Las gallinas de los vecinos
Hace unos tres meses llegaron nuevos vecinos al barrio, parecen peruanos o ecuatorianos por los rasgos, pero no puedo comprobarlo pues son extremadamente tímidos. Apenas saludan con una sonrisa, cambian de acera o aceleran el paso. Lo único que sé es que se mudaron a la casa del odontólogo que se fue a vivir a Milán junto a sus nietos.

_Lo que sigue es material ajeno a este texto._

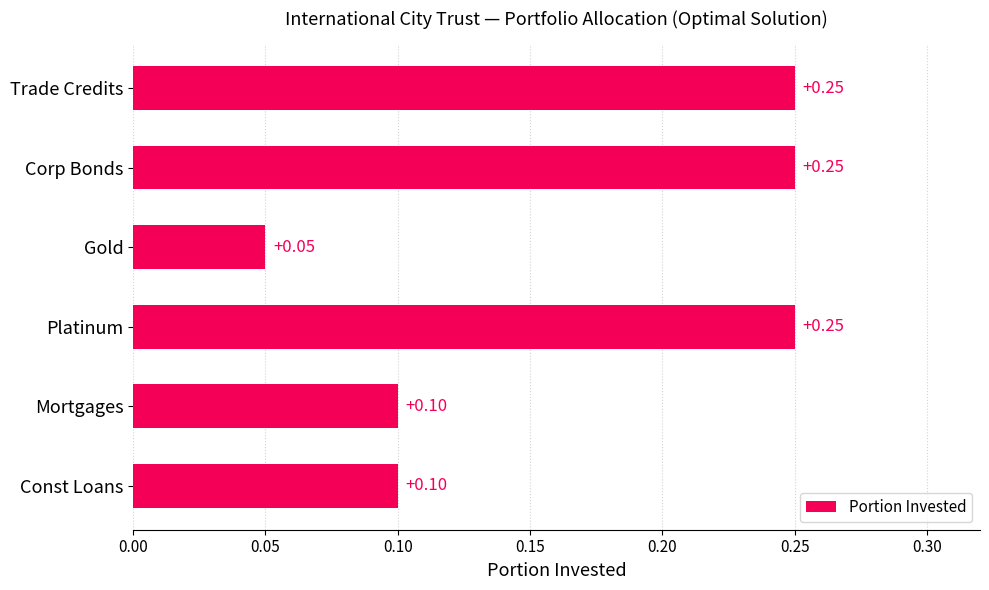

What is the smallest value displayed?

0.1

Como somos pocos en el pueblo, los chismes corren rápido; pero estas personas son imposibles de descifrar. En el bar no paran de preguntarme si sé algo de mis paisanos continentales. Lo raro del asunto es que hace dos semanas, trajeron a unos diez gallos e igual cantidad de gallinas a vivir con ellos. Las aves ya dejaron el jardín del odontólogo como un corral, pero lo realmente grave es que nos quitaron el sueño. Parece que uno de los gallos no engrana muy bien la diferencia entre el sol y la luna; y comienza a cantar a eso de las dos de la mañana. Primero despierta a los otros gallos que le hacen coro y luego al resto del vecindario.
Un día fue anécdota, al día siguiente renegué, al tercer día era rabia y al cuarto ya decidí ir a hablar con ellos. Con la furia estaba envalentonado, pero al llegar a la puerta, vi a todos los animales excavando en el jardín buscando gusanos; se veían perdidos, sin entender muy bien que hacían en esa casa. Pensé que si me quejaba, probablemente iban a acabar en una olla. Sentí tanta lástima que ni siquiera me atreví a tocar el timbre, uno de los vecinos salió al jardín pues notó mi presencia y solo mire al piso y cambié rápidamente de acera.
— Que chistoso, creo que yo también soy una gallina después de todo — me dije a mi mismo. Hace muchos días que no puedo dormir, pero me hace bien pensar que ese gallo está mejor cantando que flotando en un caldo.